The nation's largest bank will announce tomorrow that it's developing banking services that can be used via cell phones, hand-held organizers, and other Internet or wireless appliances.

Bank of America wants to put banking in the palm of its customers hands.

Tomorrow, the nation's largest bank will announce that it's developing banking services that can be used via cell phones, hand-held organizers, and other Internet or wireless appliances.

Bank of America, apparently the first U.S. bank to announce plans for wireless banking, expects to launch its first wireless services early next year. Initially, the services will be focused on providing checking account balances, paying bills, and transferring funds between accounts.

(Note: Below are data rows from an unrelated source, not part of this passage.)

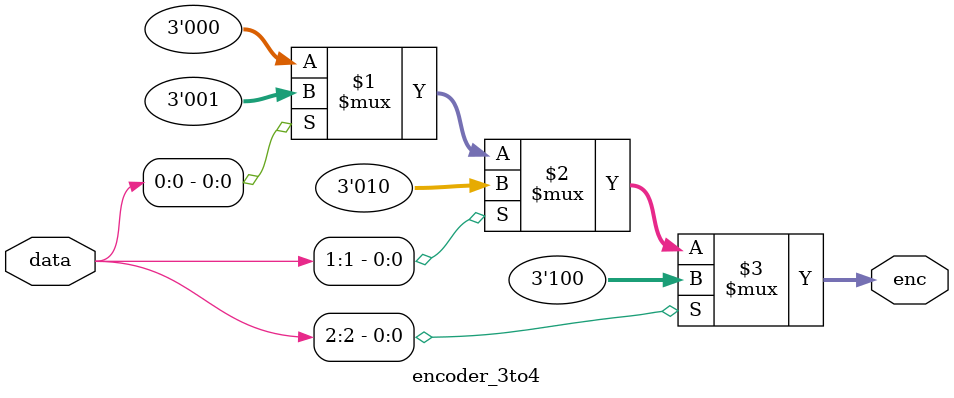
<source format=v>
`timescale 1ns / 1ps

module encoder_3to4 (
    input wire [2:0] data,   // 3개의 입력 데이터
    output wire [2:0] enc    // 3비트의 출력 인코딩
);

    assign enc = (data[2]) ? 3'b100 :
                 (data[1]) ? 3'b010 :
                 (data[0]) ? 3'b001 :
                             3'b000;

endmodule

</source>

The hand-held device market is booming, and Bank of America hopes to catch that wave. "We are seeing more and more customers doing more and more things with their wireless devices," said Michael DeVico, an executive with Bank of America's online unit. "We believe it is a place our customers are going, so we need to be there."

International Data Corporation projects that 12.2 million non-PC, Internet-access devices will be sold next year, nearly matching the PC sales. Jupiter Communications, meanwhile, projects that more than 10 million mobile phones will be capable of accessing Internet data by 2002.

Signing Bank of America, which has a reputation for strong technology and aggressive interest in the Internet, is a coup for its partner on the project, Canadian start-up 724 Solutions. The fast-growing company, which has 85 employees, is currently conducting a market trial of similar wireless banking and investment services with Bank of Montreal, its affiliated stock brokerage, and wireless carrier Bell Mobility.

Bank of America has been making aggressive moves online of late. Last week, it announced a partnership with Yahoo to provide account access for its customers via My Yahoo and Yahoo Finance. And it signed a similar deal with MSN MoneyCenter and MSN.com

In April, Bank of America announced a pilot test--using its own technology--to let consumers view and pay their bills at its Web site. The bank has 1.4 million online customers.